Sur l’ensemble de la législature précédente (2017-2022), 28 173 questions sont parties du palais du Luxembourg en direction des différents ministères. Selon un décompte du service de la séance, 70 % d’entre elles ont reçu une réponse. Près d’un tiers est cependant resté lettre morte. Quant aux réponses – une fois exclues les questions retirées ou devenues caduques – seulement 19 % sont intervenues dans les délais réglementaires de 2 mois.
Franck Riester a écrit à l’ensemble du gouvernement pour leur rappeler la « nécessité » de tenir les délais
Le nouveau ministre des Relations avec le Parlement semble avoir pris la mesure du problème. Franck Riester a adressé un courrier le 16 septembre à l’ensemble des ministères, en détaillant à chaque fois le ratio de réponses et en insistant « sur la nécessité d’y répondre dans les temps ». « C’est assez rare que le ministre écrive à l’ensemble des ministres pour les rappeler à leurs obligations. Dans le cadre de la nouvelle méthode, le respect des prérogatives du Parlement s’impose avec d’autant plus d’évidence. Les questions écrites sont aussi un élément important de cette relation de confiance », insiste-t-on dans l’entourage du ministre.
En cas de non-traitement d’une question écrite dans les temps, les deux assemblées du Parlement ont des approches différentes. Au Sénat, la possibilité de transformer de plein droit une question écrite en question orale a été maintenue, ce qui augmenta sa visibilité. « Des questions orales, il peut y en avoir 150 par an. Les questions écrites, des milliers par an. Ce n’est pas une solution, cela concerne quelques dizaines de questions », considère Arthur Braun, maître de conférences en droit public à l’Université catholique de Lyon. L’Assemblée nationale a introduit un système différent : la procédure de signalement. Les groupes politiques ont alors la possibilité de sélectionner à intervalles réguliers les questions les plus importantes dans la masse de celles restées sans nouvelles depuis plus de deux mois. La pression s’accroît alors sur le gouvernement. « Les ministres sont alors tenus d’y répondre dans un délai de dix jours », selon le règlement.

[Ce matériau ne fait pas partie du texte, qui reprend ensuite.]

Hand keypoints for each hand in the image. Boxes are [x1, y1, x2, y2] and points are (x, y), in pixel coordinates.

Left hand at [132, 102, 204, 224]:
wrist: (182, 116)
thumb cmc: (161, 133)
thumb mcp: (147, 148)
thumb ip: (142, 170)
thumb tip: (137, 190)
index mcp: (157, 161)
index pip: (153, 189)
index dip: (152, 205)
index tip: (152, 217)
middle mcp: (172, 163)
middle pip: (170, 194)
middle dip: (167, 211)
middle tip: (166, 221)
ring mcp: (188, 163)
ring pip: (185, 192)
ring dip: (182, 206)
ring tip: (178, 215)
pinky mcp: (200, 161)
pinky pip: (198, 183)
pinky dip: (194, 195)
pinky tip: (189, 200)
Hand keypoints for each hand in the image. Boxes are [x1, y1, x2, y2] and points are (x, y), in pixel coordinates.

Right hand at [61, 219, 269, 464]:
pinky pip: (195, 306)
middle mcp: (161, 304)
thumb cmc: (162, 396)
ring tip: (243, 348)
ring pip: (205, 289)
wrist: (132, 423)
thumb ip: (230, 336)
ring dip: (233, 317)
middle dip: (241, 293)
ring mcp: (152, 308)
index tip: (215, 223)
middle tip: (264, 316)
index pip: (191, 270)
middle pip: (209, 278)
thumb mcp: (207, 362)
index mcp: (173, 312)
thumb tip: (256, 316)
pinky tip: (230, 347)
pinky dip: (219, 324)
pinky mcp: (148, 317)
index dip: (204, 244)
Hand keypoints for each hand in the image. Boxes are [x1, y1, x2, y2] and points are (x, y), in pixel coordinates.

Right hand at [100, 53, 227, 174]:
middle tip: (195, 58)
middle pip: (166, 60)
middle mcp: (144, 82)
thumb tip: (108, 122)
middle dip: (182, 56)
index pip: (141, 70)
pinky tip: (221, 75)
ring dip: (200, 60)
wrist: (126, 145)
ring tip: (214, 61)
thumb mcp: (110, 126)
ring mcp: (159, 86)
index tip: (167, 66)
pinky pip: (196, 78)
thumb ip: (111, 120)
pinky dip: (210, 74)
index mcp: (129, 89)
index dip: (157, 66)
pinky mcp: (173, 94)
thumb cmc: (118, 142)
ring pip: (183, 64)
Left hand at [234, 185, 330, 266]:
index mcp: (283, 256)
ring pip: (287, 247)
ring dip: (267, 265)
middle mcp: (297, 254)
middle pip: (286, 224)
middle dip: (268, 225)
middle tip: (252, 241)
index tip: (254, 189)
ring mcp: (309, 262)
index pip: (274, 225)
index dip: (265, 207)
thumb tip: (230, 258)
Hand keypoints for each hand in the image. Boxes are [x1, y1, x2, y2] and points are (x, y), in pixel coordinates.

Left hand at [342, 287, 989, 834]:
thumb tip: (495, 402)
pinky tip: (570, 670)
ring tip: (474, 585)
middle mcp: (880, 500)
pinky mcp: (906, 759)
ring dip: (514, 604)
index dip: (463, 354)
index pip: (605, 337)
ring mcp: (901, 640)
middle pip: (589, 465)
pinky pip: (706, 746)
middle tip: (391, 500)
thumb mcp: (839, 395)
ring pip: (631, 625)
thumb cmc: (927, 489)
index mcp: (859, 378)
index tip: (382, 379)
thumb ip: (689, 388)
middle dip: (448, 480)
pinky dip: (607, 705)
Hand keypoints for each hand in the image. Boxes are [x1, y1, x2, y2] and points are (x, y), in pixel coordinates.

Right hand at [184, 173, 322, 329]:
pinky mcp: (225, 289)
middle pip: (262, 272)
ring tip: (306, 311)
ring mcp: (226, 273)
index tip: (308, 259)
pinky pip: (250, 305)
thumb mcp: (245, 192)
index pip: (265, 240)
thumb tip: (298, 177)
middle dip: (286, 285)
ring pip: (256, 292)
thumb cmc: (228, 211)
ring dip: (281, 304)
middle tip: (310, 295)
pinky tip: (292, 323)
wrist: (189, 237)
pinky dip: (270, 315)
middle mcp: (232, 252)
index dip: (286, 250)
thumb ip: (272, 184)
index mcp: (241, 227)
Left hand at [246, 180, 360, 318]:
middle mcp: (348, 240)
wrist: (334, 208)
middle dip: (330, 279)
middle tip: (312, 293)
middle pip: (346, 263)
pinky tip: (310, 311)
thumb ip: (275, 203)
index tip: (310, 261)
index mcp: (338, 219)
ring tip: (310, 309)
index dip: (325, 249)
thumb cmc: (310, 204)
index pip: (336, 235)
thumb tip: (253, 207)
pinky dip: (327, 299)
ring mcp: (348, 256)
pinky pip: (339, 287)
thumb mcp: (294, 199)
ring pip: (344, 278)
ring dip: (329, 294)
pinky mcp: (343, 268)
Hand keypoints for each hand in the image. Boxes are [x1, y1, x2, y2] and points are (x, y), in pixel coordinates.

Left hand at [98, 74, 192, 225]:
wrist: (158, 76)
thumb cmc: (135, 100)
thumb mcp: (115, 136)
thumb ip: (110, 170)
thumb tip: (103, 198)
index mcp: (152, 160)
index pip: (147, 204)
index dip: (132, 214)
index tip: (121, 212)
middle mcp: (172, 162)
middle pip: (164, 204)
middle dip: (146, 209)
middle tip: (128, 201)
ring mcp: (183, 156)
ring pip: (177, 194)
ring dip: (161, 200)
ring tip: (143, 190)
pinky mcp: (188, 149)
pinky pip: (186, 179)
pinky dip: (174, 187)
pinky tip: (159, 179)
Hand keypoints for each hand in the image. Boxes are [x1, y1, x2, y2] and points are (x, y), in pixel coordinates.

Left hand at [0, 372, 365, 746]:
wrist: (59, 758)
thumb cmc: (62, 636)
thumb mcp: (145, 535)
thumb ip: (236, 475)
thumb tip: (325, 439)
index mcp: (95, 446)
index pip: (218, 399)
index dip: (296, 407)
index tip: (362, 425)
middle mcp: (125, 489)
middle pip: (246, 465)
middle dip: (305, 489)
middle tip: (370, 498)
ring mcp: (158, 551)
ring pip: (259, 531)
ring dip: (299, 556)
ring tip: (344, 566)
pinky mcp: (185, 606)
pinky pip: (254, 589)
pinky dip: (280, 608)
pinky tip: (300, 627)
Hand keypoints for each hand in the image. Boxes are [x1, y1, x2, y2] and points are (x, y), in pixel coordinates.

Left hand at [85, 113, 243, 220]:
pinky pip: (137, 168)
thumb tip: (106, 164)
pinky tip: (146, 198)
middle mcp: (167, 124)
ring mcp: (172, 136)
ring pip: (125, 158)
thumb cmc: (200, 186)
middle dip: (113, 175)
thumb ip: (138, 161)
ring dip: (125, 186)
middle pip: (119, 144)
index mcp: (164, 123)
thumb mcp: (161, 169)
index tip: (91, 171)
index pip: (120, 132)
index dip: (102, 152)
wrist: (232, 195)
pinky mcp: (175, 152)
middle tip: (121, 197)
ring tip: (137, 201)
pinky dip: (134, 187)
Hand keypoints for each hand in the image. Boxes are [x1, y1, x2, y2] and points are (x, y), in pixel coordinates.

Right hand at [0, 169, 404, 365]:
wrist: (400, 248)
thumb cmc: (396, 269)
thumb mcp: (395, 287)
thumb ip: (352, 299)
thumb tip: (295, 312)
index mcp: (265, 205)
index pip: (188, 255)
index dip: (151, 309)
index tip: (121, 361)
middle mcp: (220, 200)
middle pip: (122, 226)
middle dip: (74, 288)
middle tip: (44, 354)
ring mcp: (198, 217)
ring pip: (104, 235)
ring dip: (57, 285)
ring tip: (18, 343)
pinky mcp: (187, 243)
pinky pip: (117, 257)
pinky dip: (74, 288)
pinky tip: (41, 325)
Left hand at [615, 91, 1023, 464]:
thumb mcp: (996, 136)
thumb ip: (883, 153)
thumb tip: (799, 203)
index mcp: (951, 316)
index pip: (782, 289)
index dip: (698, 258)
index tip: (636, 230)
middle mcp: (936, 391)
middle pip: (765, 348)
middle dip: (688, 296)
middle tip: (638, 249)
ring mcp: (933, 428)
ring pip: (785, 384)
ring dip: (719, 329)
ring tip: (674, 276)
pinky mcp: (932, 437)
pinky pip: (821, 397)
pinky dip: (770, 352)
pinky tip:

L’Assemblée nationale a par ailleurs plafonné en 2015 le nombre de questions écrites pouvant être déposé par député.
Des contraintes matérielles pour le gouvernement, selon un spécialiste
Si le délai de deux mois pour fournir une réponse ne figure que dans règlements des assemblées, il serait inexact d’en affaiblir la portée. « Le règlement de l’Assemblée nationale ou du Sénat a une valeur qui est l’équivalent d’une loi organique », explique Arthur Braun. Toutefois, l’inflation du nombre de questions écrites, depuis leur naissance il y a plus d’un siècle (1909 à la Chambre des députés et 1911 au Sénat), pose des défis aux administrations dépendantes des ministères. « Les difficultés sont plus matérielles que formelles. Étant donné le nombre conséquent de questions posées chaque année, le gouvernement n’a pas les capacités de répondre dans les délais, ça demanderait des moyens énormes », observe le constitutionnaliste.
Ce début de législature grossit même le volume de courriers en instance, puisque des questions laissées de côté sont reposées par les parlementaires. Selon le ministère des Relations avec le Parlement (MRP), leur volume représenterait plus de la moitié des questions actuellement dans les ministères. Le tout, à une période où les cabinets ministériels étaient en phase d’installation. « Ça n’excuse pas ces délais, on ne cherche pas de justification. L’idée, c’est que les cabinets et les administrations se mettent en position de répondre au Parlement », veut assurer un proche du MRP. Nul doute que les prochains classements émis par le Sénat donneront un élément de réponse.